The proposed amendments in relation to special purpose foods include: a clarification of the types of products that may be considered to be special purpose foods; information requirements on the physical and physiological need of the target population; information requirements to assess the impact of compositional and labelling changes; information where relevant demonstrating consistency with internationally recognised codes of practices.

 

6. Recent findings by researchers of serious contaminants in infant foods

Swedish researchers have reported test results of products used to wean infants off milk, which found the presence of “alarming” amounts of contaminants.

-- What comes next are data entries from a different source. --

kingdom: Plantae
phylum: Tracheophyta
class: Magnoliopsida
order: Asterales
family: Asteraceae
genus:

The products tested were made by major baby food manufacturers.

Published in the Journal of Food Chemistry, scientists from the Karolinska Institutet in Stockholm (where the research was carried out) stated:

"Alarmingly, these complementary foods may also introduce high amounts of toxic elements such as arsenic, cadmium, lead and uranium, mainly from their raw materials.

“These elements have to be kept at an absolute minimum in food products intended for infant consumption.

"In infant foods, the high concentrations of arsenic in the rice-based foods are of particular concern."

FoodLegal comment: Although the Australia New Zealand Food Standards Code contains maximum residue limits, it is unclear to what extent there has been specific monitoring by AQIS and local compliance enforcement agencies concerning infant foods in particular, in light of the Swedish findings.